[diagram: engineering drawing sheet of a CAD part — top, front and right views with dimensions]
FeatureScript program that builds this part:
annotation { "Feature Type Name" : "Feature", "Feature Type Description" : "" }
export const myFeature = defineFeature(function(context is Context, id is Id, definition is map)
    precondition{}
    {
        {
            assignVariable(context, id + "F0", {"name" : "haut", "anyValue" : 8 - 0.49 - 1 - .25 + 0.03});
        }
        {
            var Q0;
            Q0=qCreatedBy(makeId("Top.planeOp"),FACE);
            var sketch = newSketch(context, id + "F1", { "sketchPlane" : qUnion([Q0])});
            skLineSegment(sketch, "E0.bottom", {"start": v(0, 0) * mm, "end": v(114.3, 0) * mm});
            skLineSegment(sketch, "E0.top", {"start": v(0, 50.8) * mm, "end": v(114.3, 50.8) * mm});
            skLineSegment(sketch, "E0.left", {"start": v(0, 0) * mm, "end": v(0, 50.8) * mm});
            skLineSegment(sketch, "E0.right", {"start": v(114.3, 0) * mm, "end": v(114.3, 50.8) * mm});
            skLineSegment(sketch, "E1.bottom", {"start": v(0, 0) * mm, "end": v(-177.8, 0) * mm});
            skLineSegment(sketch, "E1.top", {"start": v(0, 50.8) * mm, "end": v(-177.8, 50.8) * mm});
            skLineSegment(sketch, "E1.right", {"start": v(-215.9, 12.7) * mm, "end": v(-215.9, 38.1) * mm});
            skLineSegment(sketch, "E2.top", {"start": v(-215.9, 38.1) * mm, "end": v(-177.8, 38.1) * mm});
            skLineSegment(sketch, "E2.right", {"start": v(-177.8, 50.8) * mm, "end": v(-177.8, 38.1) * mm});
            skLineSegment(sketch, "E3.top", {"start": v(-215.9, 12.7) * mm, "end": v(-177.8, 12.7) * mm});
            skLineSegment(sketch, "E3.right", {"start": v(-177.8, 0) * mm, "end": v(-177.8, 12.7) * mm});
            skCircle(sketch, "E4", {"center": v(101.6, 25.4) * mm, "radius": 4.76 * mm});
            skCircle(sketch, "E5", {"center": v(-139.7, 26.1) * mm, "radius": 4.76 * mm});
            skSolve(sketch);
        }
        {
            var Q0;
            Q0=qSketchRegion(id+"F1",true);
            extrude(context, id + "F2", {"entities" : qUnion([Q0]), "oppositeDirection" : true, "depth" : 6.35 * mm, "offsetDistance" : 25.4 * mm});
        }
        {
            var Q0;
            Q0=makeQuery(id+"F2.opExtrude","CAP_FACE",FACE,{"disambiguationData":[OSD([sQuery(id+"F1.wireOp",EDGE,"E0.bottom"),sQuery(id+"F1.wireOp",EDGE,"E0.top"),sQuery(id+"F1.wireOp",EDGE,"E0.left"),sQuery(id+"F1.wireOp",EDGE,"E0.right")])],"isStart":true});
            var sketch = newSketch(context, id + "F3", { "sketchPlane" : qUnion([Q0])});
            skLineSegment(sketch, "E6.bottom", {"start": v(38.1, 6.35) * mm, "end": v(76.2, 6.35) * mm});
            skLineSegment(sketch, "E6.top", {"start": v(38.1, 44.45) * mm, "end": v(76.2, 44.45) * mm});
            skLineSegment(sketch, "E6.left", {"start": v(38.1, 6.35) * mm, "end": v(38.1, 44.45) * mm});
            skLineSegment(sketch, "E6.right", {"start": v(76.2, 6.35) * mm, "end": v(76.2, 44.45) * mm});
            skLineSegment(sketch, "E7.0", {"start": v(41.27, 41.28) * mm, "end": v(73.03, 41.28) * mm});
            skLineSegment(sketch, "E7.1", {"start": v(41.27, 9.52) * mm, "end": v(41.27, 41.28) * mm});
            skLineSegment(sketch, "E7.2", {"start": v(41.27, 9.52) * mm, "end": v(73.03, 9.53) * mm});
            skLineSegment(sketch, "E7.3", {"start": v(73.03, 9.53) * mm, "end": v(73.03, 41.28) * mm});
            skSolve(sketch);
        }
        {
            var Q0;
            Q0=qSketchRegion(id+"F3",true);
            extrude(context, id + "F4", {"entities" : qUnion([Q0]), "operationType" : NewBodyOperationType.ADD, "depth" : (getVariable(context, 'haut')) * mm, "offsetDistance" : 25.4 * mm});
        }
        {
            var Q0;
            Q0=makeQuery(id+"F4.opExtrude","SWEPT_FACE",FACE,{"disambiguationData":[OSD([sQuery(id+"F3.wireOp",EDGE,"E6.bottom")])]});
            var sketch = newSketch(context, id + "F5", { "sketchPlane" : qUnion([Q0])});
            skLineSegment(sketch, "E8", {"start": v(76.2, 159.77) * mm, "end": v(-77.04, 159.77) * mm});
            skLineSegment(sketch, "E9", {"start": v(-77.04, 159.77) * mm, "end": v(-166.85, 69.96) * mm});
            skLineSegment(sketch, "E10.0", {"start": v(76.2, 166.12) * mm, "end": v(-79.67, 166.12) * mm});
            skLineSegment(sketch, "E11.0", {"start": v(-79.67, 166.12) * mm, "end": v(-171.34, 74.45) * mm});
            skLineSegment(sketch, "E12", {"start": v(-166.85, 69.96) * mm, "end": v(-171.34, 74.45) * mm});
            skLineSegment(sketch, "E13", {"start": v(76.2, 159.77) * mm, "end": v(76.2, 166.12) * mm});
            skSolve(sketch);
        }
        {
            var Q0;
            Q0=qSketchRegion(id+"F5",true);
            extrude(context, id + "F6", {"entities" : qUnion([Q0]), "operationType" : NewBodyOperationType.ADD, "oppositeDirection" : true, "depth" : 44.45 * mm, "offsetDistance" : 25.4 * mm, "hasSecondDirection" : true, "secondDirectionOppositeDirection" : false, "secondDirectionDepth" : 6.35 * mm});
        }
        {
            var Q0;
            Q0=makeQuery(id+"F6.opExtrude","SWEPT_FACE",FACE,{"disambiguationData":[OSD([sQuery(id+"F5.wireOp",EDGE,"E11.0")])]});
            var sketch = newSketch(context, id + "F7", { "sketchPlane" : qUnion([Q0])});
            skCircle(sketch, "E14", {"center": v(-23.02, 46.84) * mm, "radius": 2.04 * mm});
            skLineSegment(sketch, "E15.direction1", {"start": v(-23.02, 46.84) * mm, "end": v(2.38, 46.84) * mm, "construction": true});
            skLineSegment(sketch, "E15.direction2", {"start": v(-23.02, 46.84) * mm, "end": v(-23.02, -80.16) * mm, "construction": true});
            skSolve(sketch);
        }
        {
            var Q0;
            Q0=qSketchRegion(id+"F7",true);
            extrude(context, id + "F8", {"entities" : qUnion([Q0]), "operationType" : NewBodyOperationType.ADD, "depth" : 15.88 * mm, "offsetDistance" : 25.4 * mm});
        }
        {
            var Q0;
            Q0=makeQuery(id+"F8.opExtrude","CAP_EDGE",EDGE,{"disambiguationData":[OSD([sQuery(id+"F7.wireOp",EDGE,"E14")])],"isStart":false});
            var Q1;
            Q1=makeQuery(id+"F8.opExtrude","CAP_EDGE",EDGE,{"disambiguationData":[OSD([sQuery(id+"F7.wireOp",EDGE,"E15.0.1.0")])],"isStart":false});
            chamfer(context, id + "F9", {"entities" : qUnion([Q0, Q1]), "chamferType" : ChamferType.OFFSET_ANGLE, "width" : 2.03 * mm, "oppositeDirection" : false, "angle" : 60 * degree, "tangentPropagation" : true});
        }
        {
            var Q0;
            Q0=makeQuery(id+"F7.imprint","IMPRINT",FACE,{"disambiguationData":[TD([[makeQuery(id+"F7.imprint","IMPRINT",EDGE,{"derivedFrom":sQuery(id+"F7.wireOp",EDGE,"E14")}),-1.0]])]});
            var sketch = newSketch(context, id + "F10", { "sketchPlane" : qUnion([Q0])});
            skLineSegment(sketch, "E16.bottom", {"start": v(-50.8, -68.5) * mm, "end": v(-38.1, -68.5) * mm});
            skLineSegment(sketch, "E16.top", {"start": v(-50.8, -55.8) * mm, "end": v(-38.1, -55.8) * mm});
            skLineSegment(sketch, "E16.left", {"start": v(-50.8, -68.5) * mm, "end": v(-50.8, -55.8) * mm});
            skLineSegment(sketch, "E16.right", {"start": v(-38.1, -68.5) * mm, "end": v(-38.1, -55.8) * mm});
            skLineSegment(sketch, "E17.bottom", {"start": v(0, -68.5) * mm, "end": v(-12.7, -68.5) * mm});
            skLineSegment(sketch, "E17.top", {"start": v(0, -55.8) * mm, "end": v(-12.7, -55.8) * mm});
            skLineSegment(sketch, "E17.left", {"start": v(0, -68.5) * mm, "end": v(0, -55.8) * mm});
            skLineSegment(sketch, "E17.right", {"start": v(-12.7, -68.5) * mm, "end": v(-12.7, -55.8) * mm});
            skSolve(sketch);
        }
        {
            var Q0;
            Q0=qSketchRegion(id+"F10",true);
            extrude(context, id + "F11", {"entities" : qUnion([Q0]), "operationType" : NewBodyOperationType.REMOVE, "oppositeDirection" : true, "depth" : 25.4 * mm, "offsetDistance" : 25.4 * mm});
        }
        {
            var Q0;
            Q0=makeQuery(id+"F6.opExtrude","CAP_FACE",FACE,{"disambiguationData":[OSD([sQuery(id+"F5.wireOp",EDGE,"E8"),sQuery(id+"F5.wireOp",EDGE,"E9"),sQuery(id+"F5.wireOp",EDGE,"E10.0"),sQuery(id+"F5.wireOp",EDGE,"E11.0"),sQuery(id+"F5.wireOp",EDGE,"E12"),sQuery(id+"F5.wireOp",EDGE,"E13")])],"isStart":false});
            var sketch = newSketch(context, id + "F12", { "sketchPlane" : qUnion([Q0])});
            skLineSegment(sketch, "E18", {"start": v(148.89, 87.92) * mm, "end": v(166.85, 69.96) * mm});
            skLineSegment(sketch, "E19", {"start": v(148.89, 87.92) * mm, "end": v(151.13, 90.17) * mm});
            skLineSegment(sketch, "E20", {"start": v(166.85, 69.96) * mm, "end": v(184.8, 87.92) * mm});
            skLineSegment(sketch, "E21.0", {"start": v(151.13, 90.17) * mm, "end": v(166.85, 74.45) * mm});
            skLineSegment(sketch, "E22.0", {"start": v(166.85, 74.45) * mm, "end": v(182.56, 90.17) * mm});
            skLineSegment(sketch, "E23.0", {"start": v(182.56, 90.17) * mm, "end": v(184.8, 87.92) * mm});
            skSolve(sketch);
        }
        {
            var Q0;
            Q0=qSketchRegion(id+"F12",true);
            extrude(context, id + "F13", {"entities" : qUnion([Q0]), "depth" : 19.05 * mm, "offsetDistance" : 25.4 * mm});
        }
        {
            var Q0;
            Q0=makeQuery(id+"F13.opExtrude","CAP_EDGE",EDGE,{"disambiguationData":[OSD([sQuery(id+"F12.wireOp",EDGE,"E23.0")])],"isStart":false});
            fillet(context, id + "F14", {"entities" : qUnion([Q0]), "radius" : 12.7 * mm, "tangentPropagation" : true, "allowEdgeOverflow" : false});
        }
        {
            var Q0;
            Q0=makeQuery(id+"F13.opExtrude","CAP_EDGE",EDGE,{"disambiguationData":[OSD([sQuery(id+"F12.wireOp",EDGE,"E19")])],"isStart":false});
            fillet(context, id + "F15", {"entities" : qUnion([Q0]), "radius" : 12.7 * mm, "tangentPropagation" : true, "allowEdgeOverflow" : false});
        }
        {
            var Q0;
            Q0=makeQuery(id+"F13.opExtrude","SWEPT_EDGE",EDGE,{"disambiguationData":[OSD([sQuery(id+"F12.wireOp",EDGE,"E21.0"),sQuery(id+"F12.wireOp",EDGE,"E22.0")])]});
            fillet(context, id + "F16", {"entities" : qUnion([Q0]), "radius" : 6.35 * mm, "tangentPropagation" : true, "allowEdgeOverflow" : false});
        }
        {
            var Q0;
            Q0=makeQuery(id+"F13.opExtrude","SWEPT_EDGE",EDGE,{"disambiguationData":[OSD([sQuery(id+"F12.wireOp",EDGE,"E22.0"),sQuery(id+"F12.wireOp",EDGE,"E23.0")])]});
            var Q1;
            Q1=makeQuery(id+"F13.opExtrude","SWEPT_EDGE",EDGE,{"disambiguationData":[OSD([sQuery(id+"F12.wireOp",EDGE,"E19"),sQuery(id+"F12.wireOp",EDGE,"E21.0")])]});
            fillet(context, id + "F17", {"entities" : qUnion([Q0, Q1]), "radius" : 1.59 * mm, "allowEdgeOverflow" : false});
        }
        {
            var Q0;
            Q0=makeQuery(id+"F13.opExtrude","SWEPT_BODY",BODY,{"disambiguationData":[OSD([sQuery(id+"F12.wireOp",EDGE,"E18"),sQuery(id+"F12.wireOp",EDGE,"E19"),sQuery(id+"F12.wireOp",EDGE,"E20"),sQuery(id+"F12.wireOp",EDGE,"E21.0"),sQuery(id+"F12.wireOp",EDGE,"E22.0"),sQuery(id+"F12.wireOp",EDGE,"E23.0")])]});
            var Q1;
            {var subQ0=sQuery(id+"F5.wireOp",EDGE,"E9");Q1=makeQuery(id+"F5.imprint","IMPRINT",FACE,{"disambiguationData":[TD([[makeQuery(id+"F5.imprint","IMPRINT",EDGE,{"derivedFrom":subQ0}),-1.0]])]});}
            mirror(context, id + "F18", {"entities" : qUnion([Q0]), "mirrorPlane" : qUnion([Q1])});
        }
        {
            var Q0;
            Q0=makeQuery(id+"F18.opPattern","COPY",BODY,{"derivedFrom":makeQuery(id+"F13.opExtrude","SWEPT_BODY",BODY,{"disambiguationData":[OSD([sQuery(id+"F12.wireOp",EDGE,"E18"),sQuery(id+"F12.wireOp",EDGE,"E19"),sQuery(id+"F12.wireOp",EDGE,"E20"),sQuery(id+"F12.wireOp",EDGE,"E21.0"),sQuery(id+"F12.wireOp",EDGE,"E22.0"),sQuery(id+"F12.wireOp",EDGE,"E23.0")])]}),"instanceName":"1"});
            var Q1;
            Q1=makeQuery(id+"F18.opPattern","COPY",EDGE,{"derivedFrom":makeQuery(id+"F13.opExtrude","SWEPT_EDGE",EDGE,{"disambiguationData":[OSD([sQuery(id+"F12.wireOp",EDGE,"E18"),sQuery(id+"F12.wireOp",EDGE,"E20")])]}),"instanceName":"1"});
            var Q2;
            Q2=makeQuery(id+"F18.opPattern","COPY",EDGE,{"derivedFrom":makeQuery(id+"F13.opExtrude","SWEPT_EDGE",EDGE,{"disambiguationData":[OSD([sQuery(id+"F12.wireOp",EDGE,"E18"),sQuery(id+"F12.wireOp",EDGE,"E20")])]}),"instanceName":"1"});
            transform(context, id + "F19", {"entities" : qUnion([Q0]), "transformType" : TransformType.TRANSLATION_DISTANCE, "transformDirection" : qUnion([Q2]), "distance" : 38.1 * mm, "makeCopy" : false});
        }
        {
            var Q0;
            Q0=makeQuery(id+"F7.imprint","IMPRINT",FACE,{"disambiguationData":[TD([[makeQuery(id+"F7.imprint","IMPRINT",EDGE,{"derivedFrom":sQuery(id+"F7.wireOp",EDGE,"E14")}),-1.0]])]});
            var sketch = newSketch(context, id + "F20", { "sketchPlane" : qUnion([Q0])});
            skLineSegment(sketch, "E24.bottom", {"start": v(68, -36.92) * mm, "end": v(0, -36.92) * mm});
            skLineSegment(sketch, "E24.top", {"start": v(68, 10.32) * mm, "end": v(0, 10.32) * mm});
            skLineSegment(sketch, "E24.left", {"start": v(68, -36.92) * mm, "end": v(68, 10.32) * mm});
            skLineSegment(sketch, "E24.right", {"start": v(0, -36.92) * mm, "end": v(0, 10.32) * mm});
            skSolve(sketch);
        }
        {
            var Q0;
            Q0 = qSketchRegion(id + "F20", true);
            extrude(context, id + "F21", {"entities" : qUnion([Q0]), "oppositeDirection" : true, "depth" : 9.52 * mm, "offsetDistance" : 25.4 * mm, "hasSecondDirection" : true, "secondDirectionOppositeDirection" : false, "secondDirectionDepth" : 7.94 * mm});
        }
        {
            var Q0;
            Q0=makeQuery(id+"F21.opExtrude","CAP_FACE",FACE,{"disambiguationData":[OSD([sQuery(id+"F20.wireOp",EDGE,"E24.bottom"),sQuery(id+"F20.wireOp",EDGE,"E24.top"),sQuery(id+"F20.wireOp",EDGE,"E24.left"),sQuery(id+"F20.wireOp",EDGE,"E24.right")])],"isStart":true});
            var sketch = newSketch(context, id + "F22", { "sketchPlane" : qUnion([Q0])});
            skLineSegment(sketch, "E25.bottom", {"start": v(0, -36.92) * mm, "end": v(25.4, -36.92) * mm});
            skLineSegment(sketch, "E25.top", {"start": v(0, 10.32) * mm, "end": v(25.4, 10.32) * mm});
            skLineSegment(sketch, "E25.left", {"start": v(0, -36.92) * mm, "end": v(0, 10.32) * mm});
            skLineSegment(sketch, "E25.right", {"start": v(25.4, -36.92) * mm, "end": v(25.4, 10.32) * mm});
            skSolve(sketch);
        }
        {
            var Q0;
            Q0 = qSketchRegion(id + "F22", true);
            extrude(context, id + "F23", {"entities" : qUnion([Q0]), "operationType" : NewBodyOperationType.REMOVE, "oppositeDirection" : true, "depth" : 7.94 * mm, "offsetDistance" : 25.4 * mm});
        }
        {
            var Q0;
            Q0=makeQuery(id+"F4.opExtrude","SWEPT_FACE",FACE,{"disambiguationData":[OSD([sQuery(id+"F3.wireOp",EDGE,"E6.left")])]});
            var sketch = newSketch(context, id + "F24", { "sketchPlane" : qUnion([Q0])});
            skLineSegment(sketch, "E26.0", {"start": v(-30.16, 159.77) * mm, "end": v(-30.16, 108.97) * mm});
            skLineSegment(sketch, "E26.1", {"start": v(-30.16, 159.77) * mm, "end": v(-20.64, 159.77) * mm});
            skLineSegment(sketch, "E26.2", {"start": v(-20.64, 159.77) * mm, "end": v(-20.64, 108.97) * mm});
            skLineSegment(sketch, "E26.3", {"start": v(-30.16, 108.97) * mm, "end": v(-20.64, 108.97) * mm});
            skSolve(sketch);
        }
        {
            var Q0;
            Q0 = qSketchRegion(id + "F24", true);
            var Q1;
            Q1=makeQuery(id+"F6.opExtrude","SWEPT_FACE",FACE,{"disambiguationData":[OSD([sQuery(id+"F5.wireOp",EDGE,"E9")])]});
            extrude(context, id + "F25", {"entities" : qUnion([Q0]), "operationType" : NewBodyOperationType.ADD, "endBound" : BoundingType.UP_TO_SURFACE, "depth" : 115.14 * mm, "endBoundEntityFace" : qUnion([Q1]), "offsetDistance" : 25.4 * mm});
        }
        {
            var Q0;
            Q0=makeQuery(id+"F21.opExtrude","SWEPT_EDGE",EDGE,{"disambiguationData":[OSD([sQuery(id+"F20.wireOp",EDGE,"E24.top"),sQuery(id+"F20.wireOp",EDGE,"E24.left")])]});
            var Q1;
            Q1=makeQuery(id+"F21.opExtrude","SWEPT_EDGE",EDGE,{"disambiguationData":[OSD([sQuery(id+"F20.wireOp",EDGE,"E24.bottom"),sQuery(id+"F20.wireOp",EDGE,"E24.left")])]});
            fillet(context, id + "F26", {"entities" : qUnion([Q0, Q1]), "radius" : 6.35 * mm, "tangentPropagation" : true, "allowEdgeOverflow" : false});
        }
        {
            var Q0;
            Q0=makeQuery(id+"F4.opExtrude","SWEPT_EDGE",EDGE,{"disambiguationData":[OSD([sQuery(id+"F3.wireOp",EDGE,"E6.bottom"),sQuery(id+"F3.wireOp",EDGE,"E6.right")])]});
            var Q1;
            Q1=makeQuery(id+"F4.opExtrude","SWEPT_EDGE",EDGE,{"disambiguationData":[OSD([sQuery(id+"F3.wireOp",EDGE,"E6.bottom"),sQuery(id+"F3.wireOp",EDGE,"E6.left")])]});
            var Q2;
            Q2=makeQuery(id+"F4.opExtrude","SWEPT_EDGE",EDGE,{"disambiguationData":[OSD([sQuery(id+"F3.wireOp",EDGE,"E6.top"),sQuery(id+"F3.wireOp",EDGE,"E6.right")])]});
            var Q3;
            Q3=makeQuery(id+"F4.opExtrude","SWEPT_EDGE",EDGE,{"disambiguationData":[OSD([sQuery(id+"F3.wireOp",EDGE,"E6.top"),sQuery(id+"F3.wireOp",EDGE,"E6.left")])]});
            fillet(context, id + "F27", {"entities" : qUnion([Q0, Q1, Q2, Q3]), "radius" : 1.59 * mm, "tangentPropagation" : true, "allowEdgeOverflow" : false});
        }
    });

== == ==

Goal
Please copy the lines verbatim, starting at the first line of the records and ending with the line that contains "v(101.6, 25.4) *", both included.

Result below
[diagram: engineering drawing sheet of a CAD part — top, front and right views with dimensions]
FeatureScript program that builds this part:
annotation { "Feature Type Name" : "Feature", "Feature Type Description" : "" }
export const myFeature = defineFeature(function(context is Context, id is Id, definition is map)
    precondition{}
    {
        {
            assignVariable(context, id + "F0", {"name" : "haut", "anyValue" : 8 - 0.49 - 1 - .25 + 0.03});
        }
        {
            var Q0;
            Q0=qCreatedBy(makeId("Top.planeOp"),FACE);
            var sketch = newSketch(context, id + "F1", { "sketchPlane" : qUnion([Q0])});
            skLineSegment(sketch, "E0.bottom", {"start": v(0, 0) * mm, "end": v(114.3, 0) * mm});
            skLineSegment(sketch, "E0.top", {"start": v(0, 50.8) * mm, "end": v(114.3, 50.8) * mm});
            skLineSegment(sketch, "E0.left", {"start": v(0, 0) * mm, "end": v(0, 50.8) * mm});
            skLineSegment(sketch, "E0.right", {"start": v(114.3, 0) * mm, "end": v(114.3, 50.8) * mm});
            skLineSegment(sketch, "E1.bottom", {"start": v(0, 0) * mm, "end": v(-177.8, 0) * mm});
            skLineSegment(sketch, "E1.top", {"start": v(0, 50.8) * mm, "end": v(-177.8, 50.8) * mm});
            skLineSegment(sketch, "E1.right", {"start": v(-215.9, 12.7) * mm, "end": v(-215.9, 38.1) * mm});
            skLineSegment(sketch, "E2.top", {"start": v(-215.9, 38.1) * mm, "end": v(-177.8, 38.1) * mm});
            skLineSegment(sketch, "E2.right", {"start": v(-177.8, 50.8) * mm, "end": v(-177.8, 38.1) * mm});
            skLineSegment(sketch, "E3.top", {"start": v(-215.9, 12.7) * mm, "end": v(-177.8, 12.7) * mm});
            skLineSegment(sketch, "E3.right", {"start": v(-177.8, 0) * mm, "end": v(-177.8, 12.7) * mm});
            skCircle(sketch, "E4", {"center": v(101.6, 25.4) * mm, "radius": 4.76 * mm});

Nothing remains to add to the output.